DATA FOR THE TASK:
◇ ◇ ◇ ◇
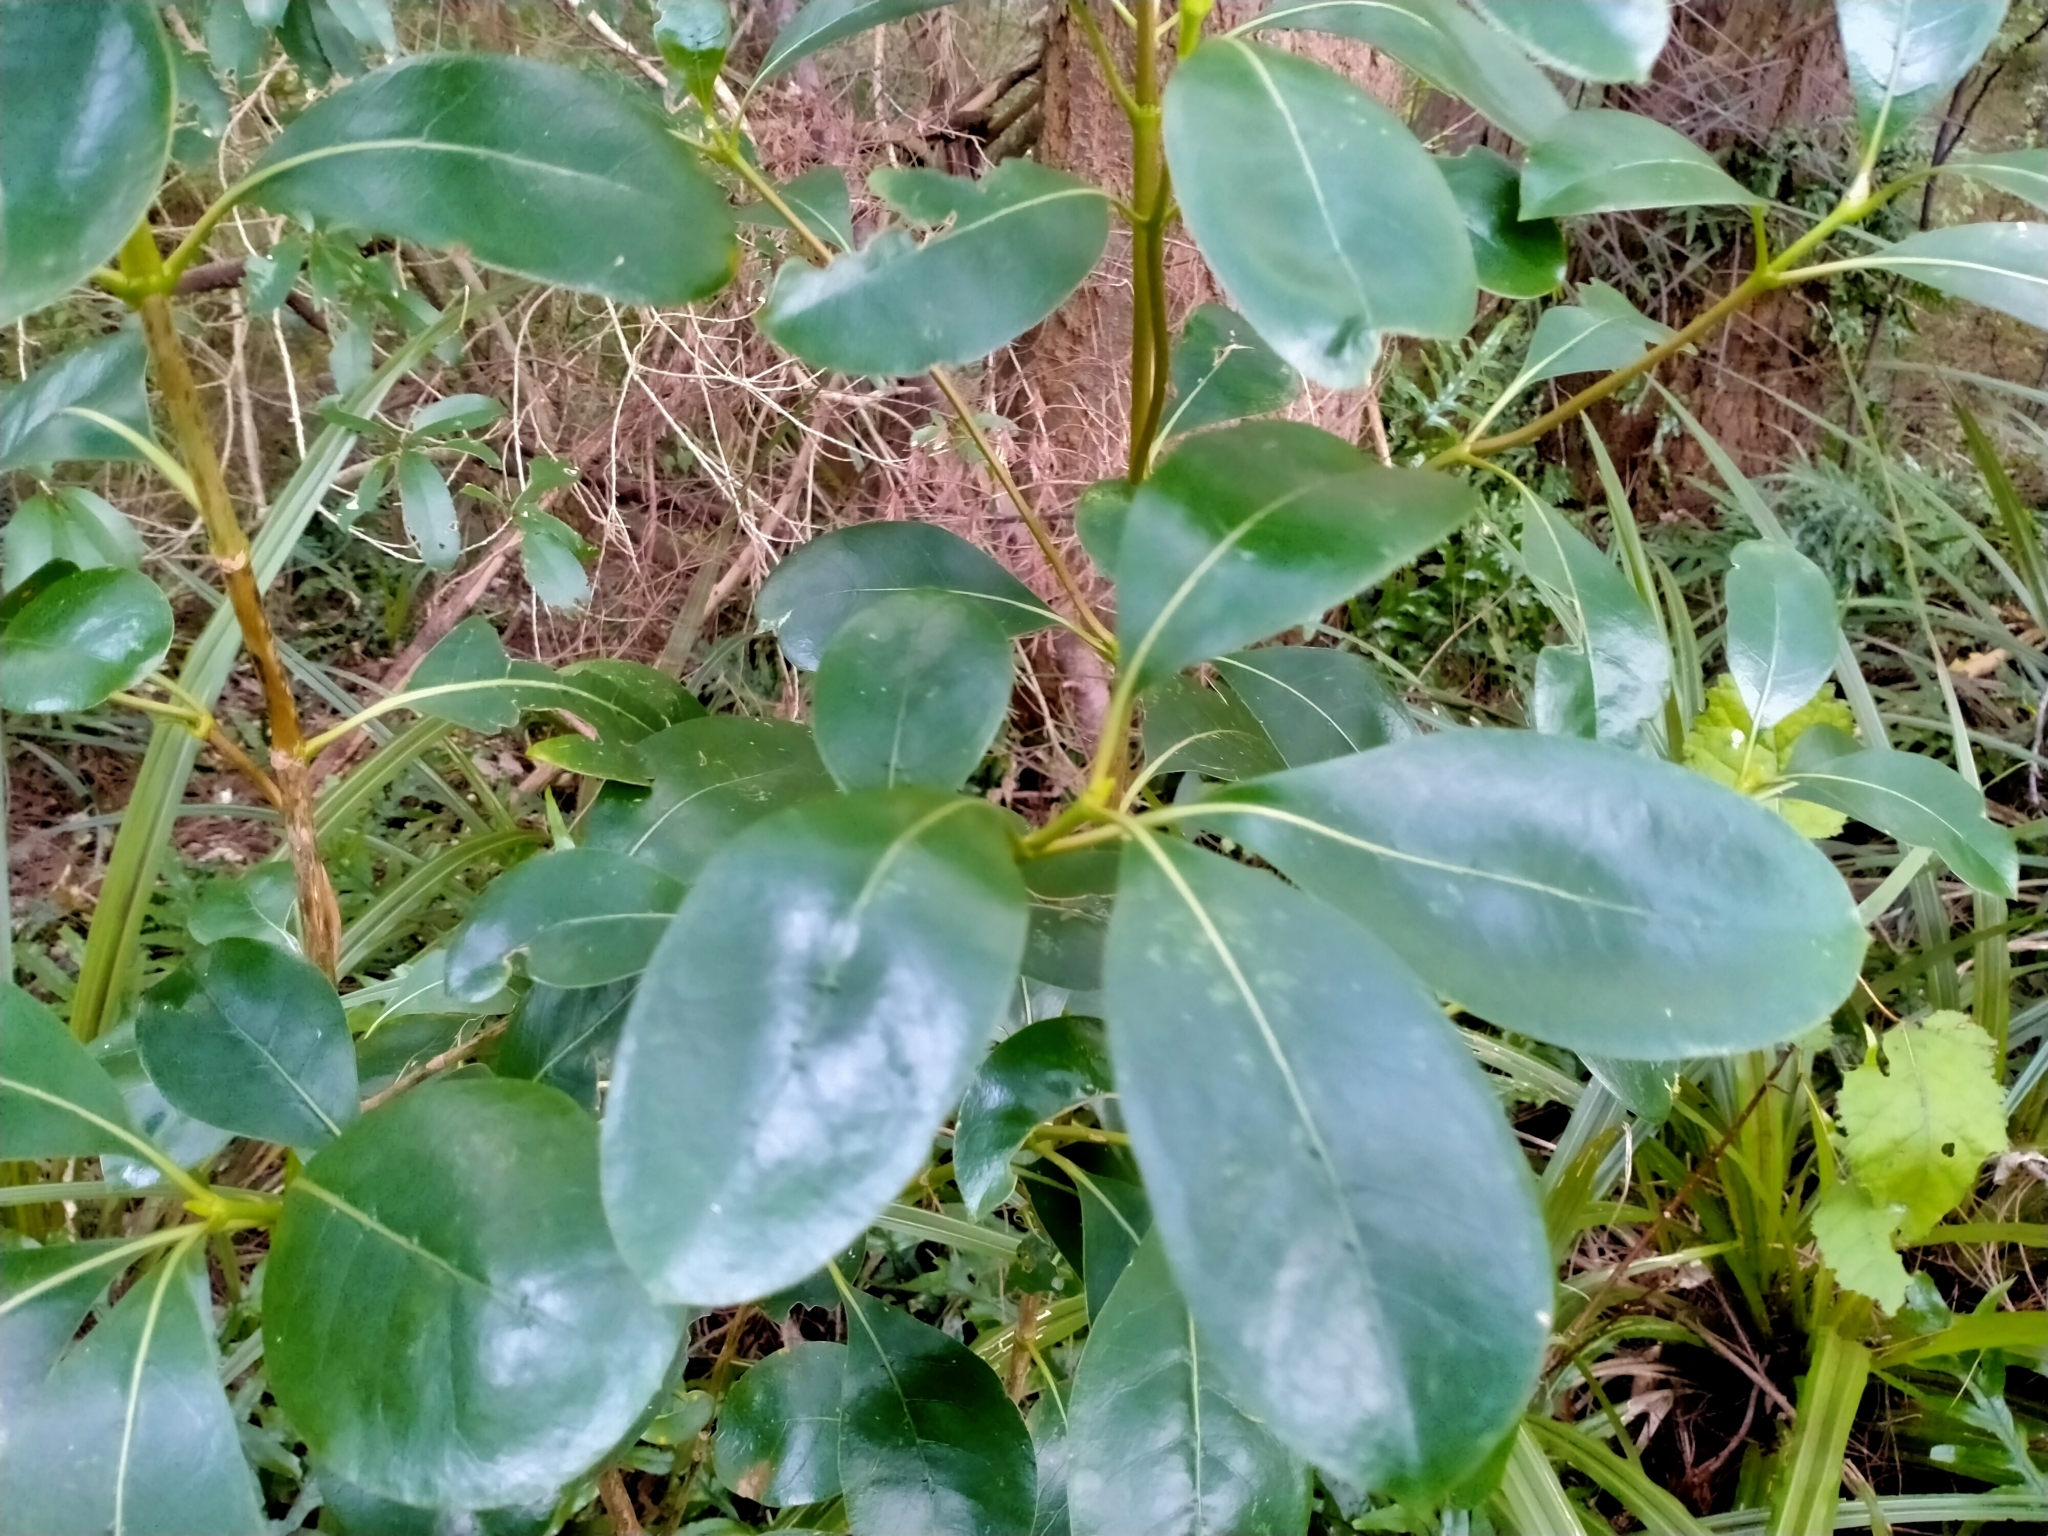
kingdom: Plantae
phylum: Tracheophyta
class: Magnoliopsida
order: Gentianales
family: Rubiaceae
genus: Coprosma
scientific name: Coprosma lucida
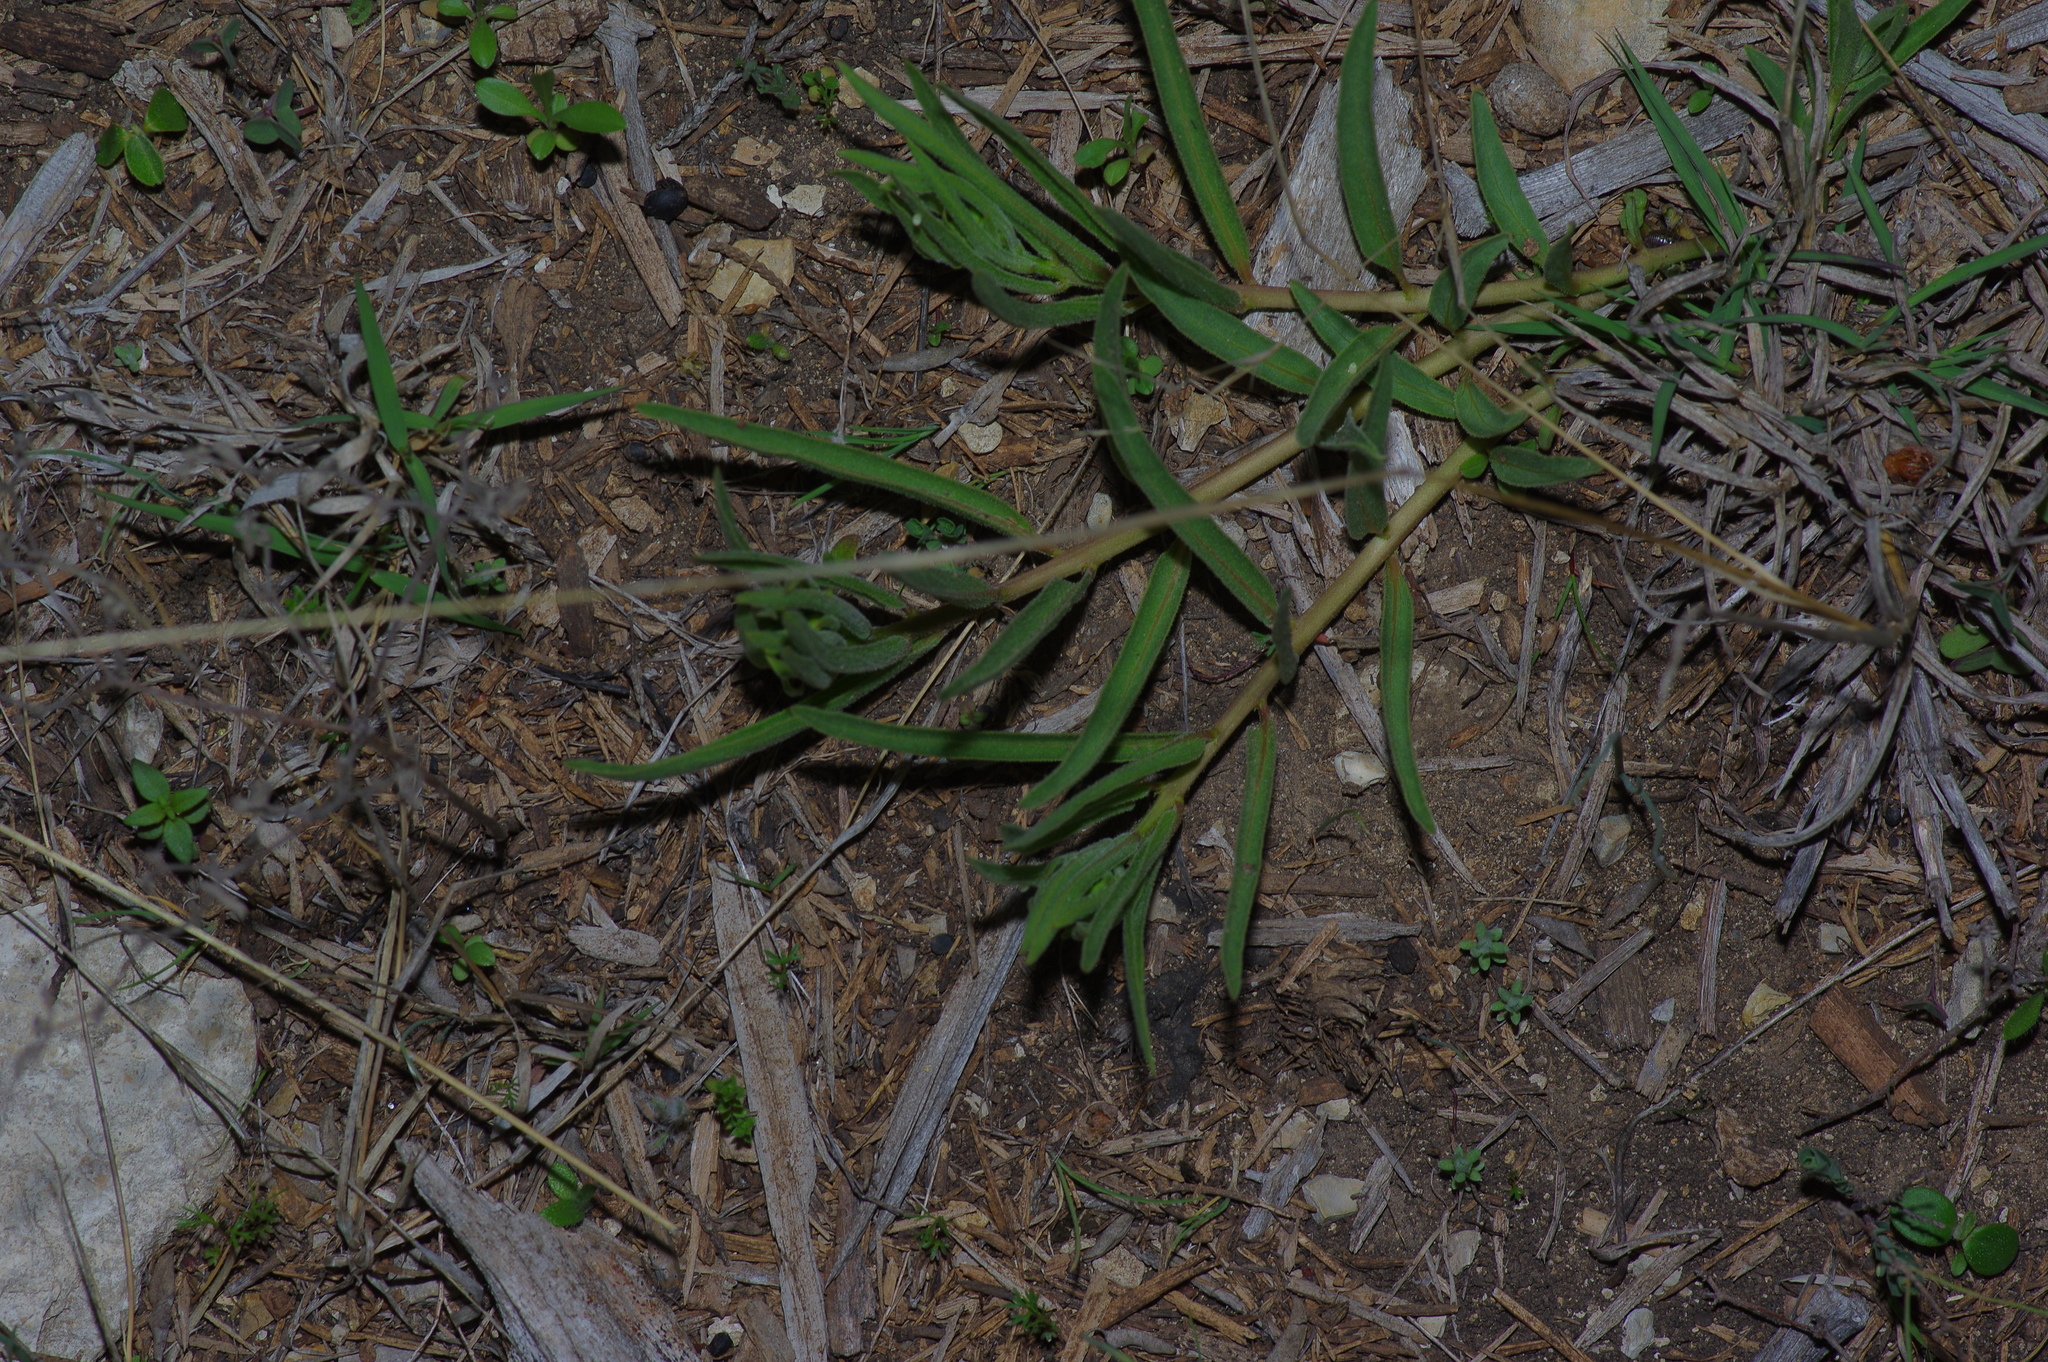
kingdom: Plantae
◇ ◇ ◇ ◇
REQUIRED TASK: Reproduce every line of text from the entries above, word for word, and leave out the pictures.

SOLUTION TO THE PROBLEM:
kingdom: Plantae
phylum: Tracheophyta
class: Magnoliopsida
order: Gentianales
family: Rubiaceae
genus: Coprosma
scientific name: Coprosma lucida
kingdom: Plantae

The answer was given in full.